Why not just cancel the debts? Why don’t the creditors write them off?
Imagine what it would be like if you were a financial wheeler-dealer, with billions passing through your accounts all the time. Suppose millions of people were homeless or starving because of the interest rates you were imposing. How would you feel about imposing all that suffering on them? Might you not feel a twinge of conscience? Might you not wonder whether the decent thing to say was ‘okay, don’t bother to repay me’? After all this is how most people treat their children and anyone else they care about. Why can’t we extend it?
As it is, the creditors can provide reasons why they cannot cancel the debts. There are chains of formal and legal obligations.

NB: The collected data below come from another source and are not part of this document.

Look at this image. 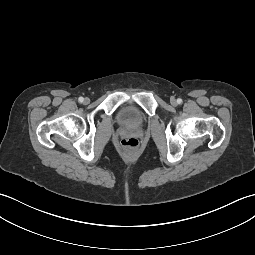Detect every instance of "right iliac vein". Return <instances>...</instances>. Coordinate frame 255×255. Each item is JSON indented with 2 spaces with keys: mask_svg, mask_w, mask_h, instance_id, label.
I'll use <instances>...</instances> for the list:
<instances>
[{
  "mask_svg": "<svg viewBox=\"0 0 255 255\" xmlns=\"http://www.w3.org/2000/svg\"><path fill=\"white\" fill-rule=\"evenodd\" d=\"M89 101H90V99H89V98H85V99H84V103H85V104H88V103H89Z\"/></svg>",
  "mask_w": 255,
  "mask_h": 255,
  "instance_id": "obj_1",
  "label": "right iliac vein"
}]
</instances>
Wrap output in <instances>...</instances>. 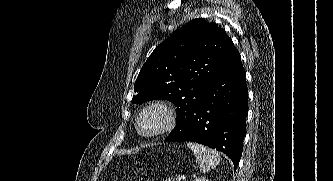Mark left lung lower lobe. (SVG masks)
Here are the masks:
<instances>
[{
    "label": "left lung lower lobe",
    "instance_id": "obj_1",
    "mask_svg": "<svg viewBox=\"0 0 333 181\" xmlns=\"http://www.w3.org/2000/svg\"><path fill=\"white\" fill-rule=\"evenodd\" d=\"M248 91L245 71L238 55L209 83L201 102L177 118L165 142L192 141L226 154L236 167L246 131Z\"/></svg>",
    "mask_w": 333,
    "mask_h": 181
}]
</instances>
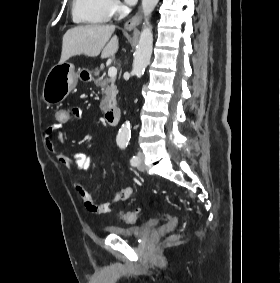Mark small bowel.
I'll list each match as a JSON object with an SVG mask.
<instances>
[{
  "label": "small bowel",
  "mask_w": 280,
  "mask_h": 283,
  "mask_svg": "<svg viewBox=\"0 0 280 283\" xmlns=\"http://www.w3.org/2000/svg\"><path fill=\"white\" fill-rule=\"evenodd\" d=\"M69 114H73L75 121H82L83 113L79 108L69 109ZM63 125H58L57 122L48 130L46 136V146L48 150L54 155L60 165L67 170L86 171L95 161V157L86 155L80 152L65 153L59 148V144L63 141V134L61 128ZM54 135L55 138H52ZM74 188L83 202L84 208L95 215H105L110 213L117 202L127 200L131 197L133 189L127 186L115 193L113 197L105 203L97 204L94 202L91 194L80 183L75 182Z\"/></svg>",
  "instance_id": "obj_1"
}]
</instances>
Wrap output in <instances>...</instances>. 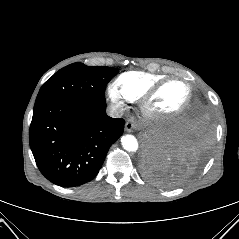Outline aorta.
I'll list each match as a JSON object with an SVG mask.
<instances>
[{"label": "aorta", "mask_w": 239, "mask_h": 239, "mask_svg": "<svg viewBox=\"0 0 239 239\" xmlns=\"http://www.w3.org/2000/svg\"><path fill=\"white\" fill-rule=\"evenodd\" d=\"M122 147L128 152H136L138 150V141L133 135H125L121 138Z\"/></svg>", "instance_id": "obj_1"}]
</instances>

Those obligations all boil down to the same thing: rich people are making money out of the poverty of poor people, and they want to carry on. The trails are so long that nobody sees the people they are oppressing, or even knows who they are.
Throughout history – even before money was invented – rich people found ways to increase their wealth at the expense of the poor. If it carried on too long there was social unrest. Throughout history, extremes of wealth and poverty have been solved by cancelling debts. Ancient Near Eastern kings, on their accession, often made themselves popular by decreeing a cancellation. There is evidence that Solon, usually credited with introducing the first democracy in Athens, also decreed a cancellation of debts.
The Bible approves. In the oldest law code,
If you lend money to my people, to the poor among you, you shall not deal with them as a creditor; you shall not exact interest from them (Exodus 22:25).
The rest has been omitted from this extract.